Stored items:
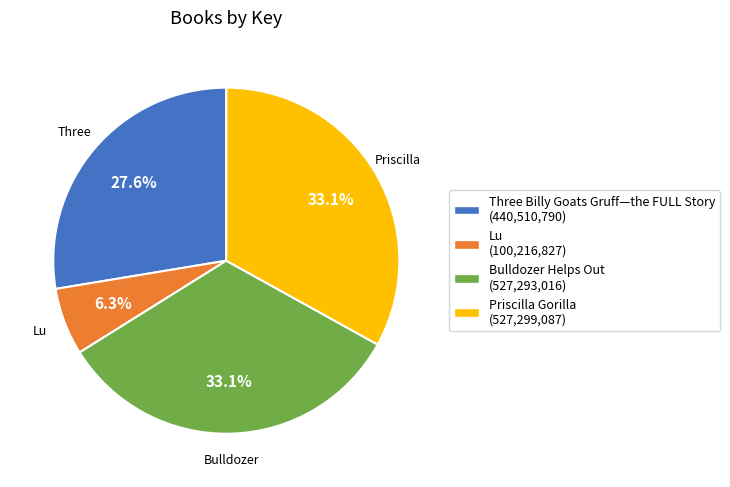

Is there a majority slice in this chart?

No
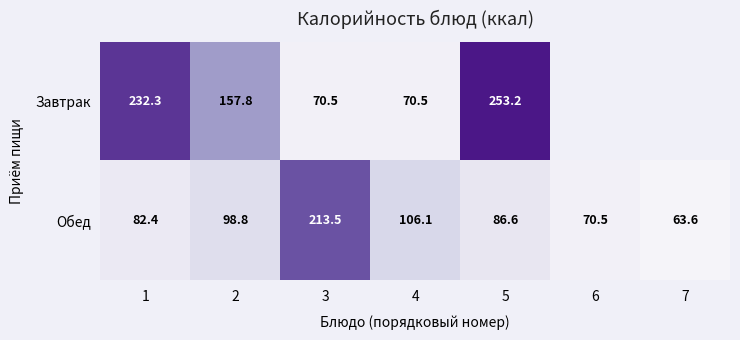

At which category is the sum across all series the highest?

5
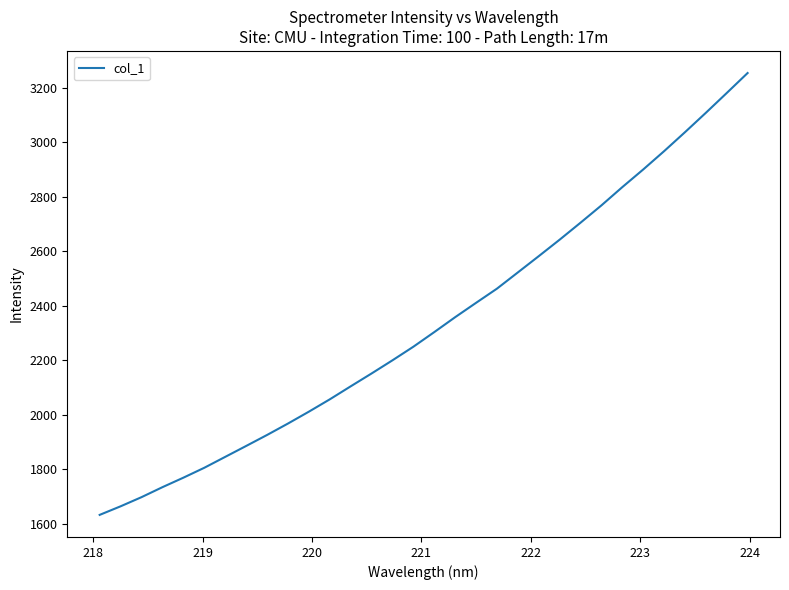

What is the sum of all values?

74714.8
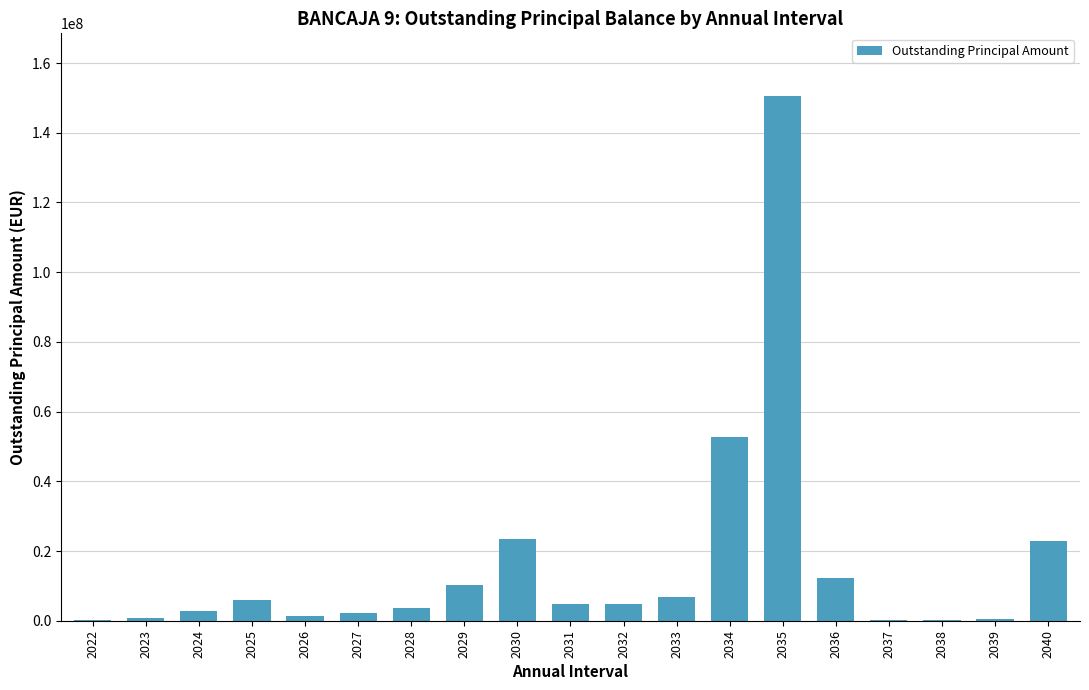

How many series are shown in this chart?

1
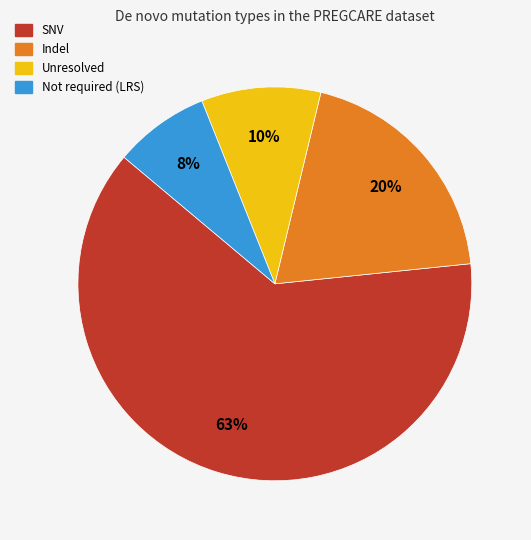

Is there a majority slice in this chart?

Yes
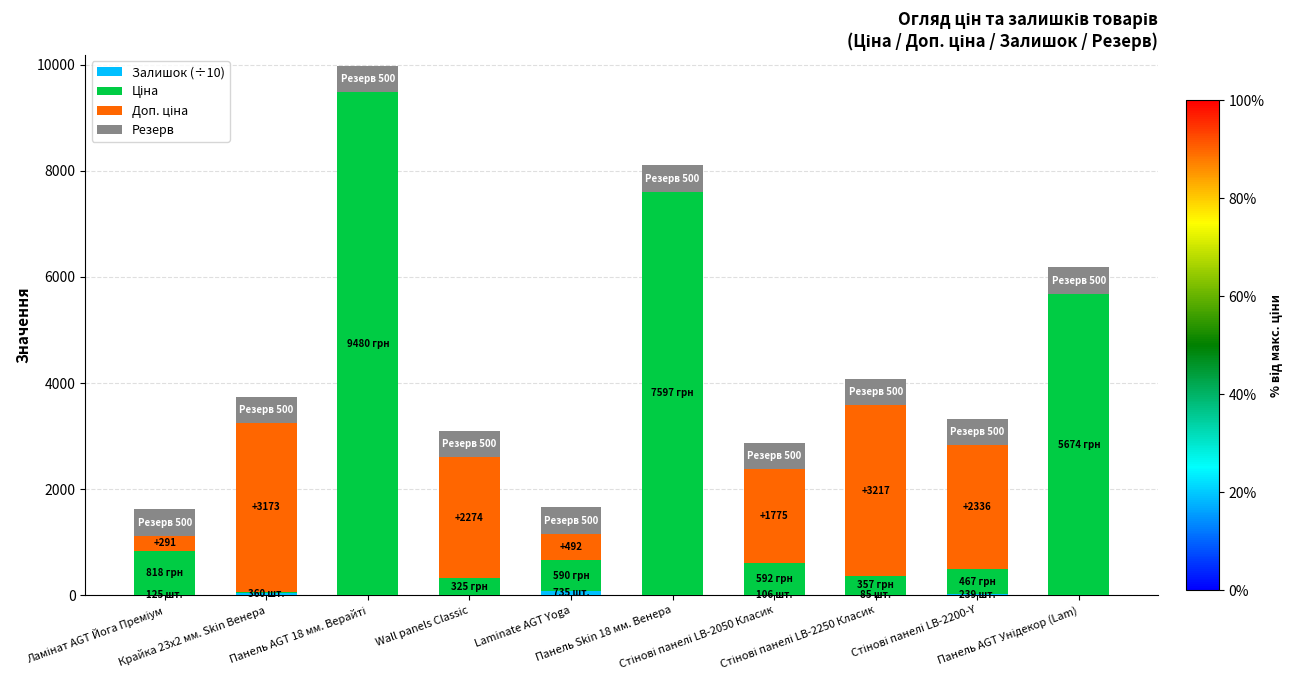

What is the label of the 8th bar from the right?

Панель AGT 18 мм. Верайті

§ What you have to do
Reproduce every line of text from all the records word for word, leaving out the pictures.

§ Solution
Is there a majority slice in this chart?

No

At which category is the sum across all series the highest?

5

What is the sum of all values?

74714.8

How many series are shown in this chart?

1

Is there a majority slice in this chart?

Yes

What is the label of the 8th bar from the right?

Панель AGT 18 мм. Верайті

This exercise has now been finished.